Et au bout de tout ça, c’est la disponibilité qui se ferme. Pas d’effondrement, pas de crise. Juste une fatigue tranquille. Ce qui nous entoure semble trop lourd, trop hostile ou trop douloureux. Alors on rétrécit. On cherche ce qui engourdit, ce qui occupe sans nourrir. Les écrans, le scroll infini, la télé en bruit de fond, la consommation de contenu. Des choses qui remplissent le silence sans vraiment répondre.
Et pourtant…
Le Mont-Royal de 1976 demandait juste qu’on monte la pente.
J’ai longtemps pensé être quelqu’un de pessimiste. Le monde va mal, les institutions déçoivent, la beauté se monnaie et le collectif se gère.
Mais en écrivant tout ça, je réalise que chaque fois que quelque chose m’a traversée, que ce soit sur le Mont-Royal, à La Havane, devant la mer, avec Calvino, je n’ai pas conclu que c’était la dernière fois. J’ai attendu la prochaine.

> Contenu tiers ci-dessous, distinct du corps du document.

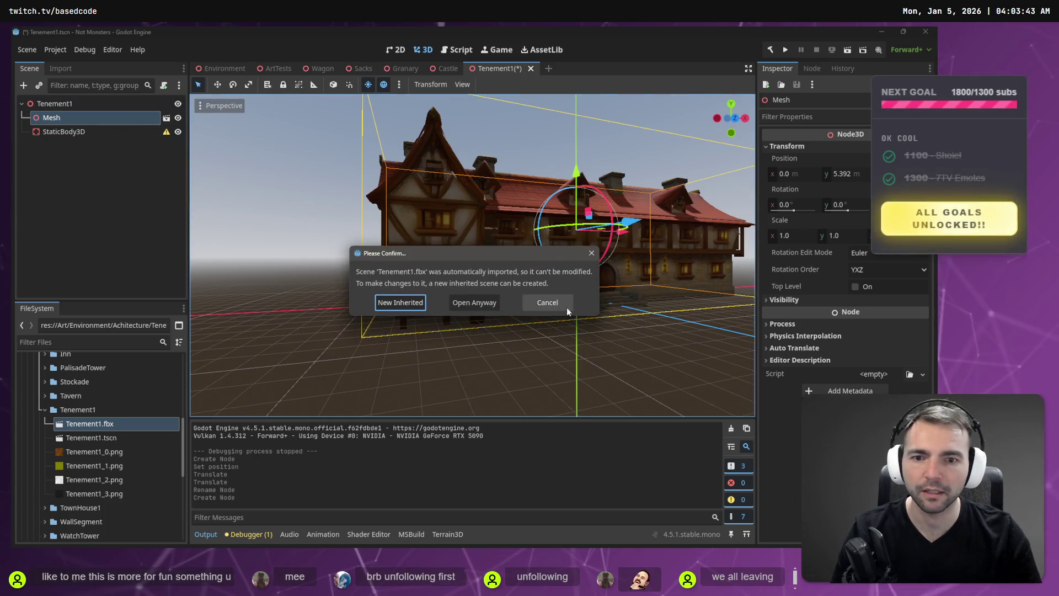
Copy the mesh node from Tenement1.fbx, paste it under Tenement1, and delete the old Mesh
left_click(489, 301)
left_click(77, 118)
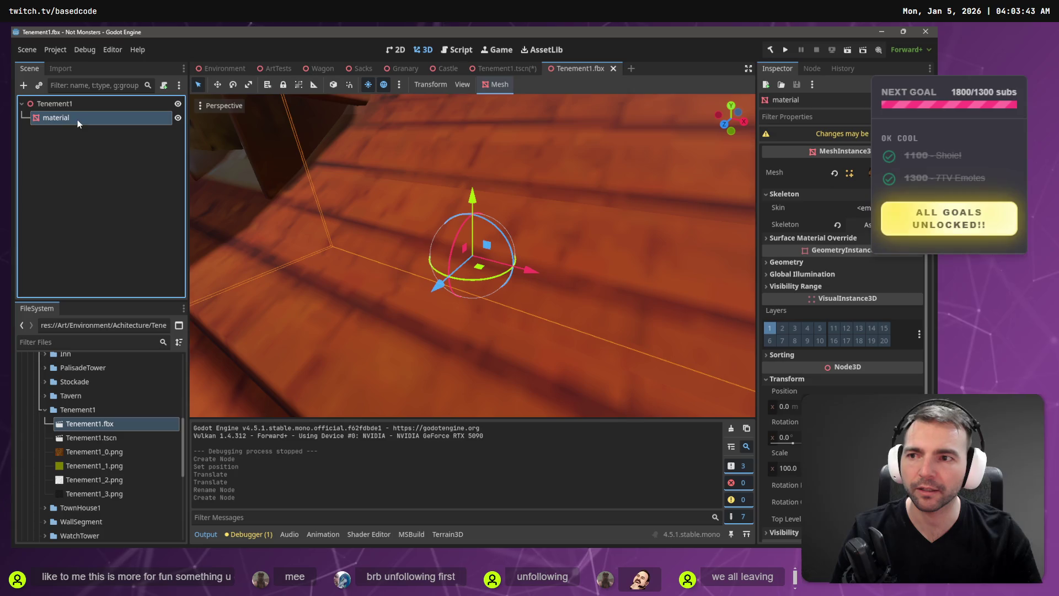
left_click(507, 69)
left_click(59, 177)
key("ctrl+v")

Ernst Bloch appelait ça le principe espérance. Ça n’a rien à voir avec l’optimisme, ni avec la conviction que les choses vont s’arranger. C’est plus têtu que ça. La tension vers ce qui n’existe pas encore mais pourrait exister. L’humain comme être de ce “pas-encore”, toujours penché vers devant.
À défaut de pouvoir faire autrement.
Il suffit parfois de monter la pente.
Weltentfremdung, dépossession du monde.